From when Doug was about three years old, his favorite toy was modeling clay. He sold his first sculpture, a life-sized ceramic bust, at the age of sixteen. Among Doug’s ancestors (going back to the early 1800s), there were iron fabricators, a cinematographer, and oil painters. Doug was an artist and a scientist from the beginning. During his early years, he was building and flying balsa wood airplanes, and was totally fascinated with everything in Science. In high school, Doug began to use his free time on drawing and sculpture. Later, during his career in Geology, he was constantly working on a sculpture or painting project. After moving to New Mexico in 1985, Doug retired from Geology and made the transition to full-time sculptor.

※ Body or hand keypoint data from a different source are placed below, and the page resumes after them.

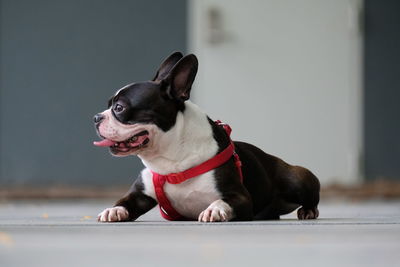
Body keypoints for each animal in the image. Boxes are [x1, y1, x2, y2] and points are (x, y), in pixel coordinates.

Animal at [93, 51, 318, 223]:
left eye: (119, 108)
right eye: (108, 105)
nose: (96, 117)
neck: (171, 159)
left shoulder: (242, 198)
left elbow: (222, 200)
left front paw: (214, 209)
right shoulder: (140, 194)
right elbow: (125, 201)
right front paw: (114, 210)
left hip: (297, 179)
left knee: (311, 196)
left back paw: (308, 210)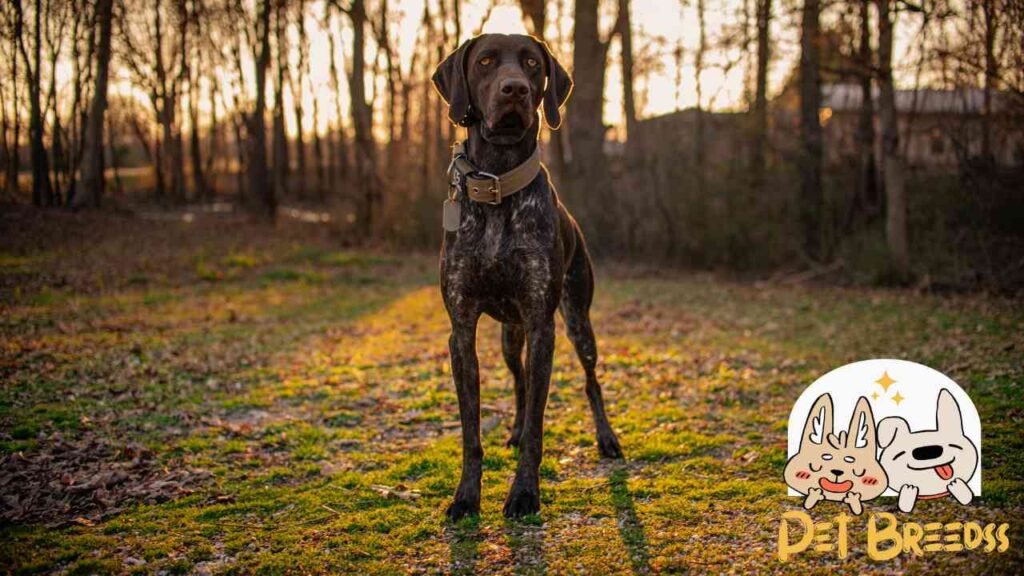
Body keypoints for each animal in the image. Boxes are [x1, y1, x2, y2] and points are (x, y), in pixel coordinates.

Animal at [428, 33, 618, 518]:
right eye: (485, 62)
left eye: (532, 63)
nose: (513, 89)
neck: (497, 182)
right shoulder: (462, 332)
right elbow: (472, 431)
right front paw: (466, 496)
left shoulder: (541, 325)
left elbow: (538, 423)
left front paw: (524, 492)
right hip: (510, 339)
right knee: (518, 381)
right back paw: (512, 430)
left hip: (576, 323)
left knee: (590, 382)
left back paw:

Doug’s sculptures communicate themes and concepts that emanate from the synergy of artistic and scientific creativity. Through artistic operations of abstraction and transformation, he crafts Space Age materials into objects that speak to us about the existence of spiritual realms. Doug conjures metaphors of high ideals and spiritual journeys.
One of Doug’s favorite Space Age materials is “diffraction grating film”. It is a hologram of a rainbow, imprinted on Mylar film, and backed with vapor-deposited aluminum. When stretched and adhered to surfaces, the film acts like an iridescent mirror, reflecting images of intense color. The viewer’s motion in front of Doug’s mirrors activates a phenomenal shift in prismatic color by varying the angle from which the work is viewed. Choreographed by the moving body, unexpected dynamic allegiances emerge from the interaction between the color-shifting mirror and the constructed field. According to Doug, this phenomenon of spectral transformation suggests an opening to a spiritual world or a crossover to a parallel universe. Doug enjoys working with aircraft aluminum and unusual alloys. When sculpting with Space Age tools and materials, he feels that he is somehow closer to the mysteries of the Universe, and a very large scale of events.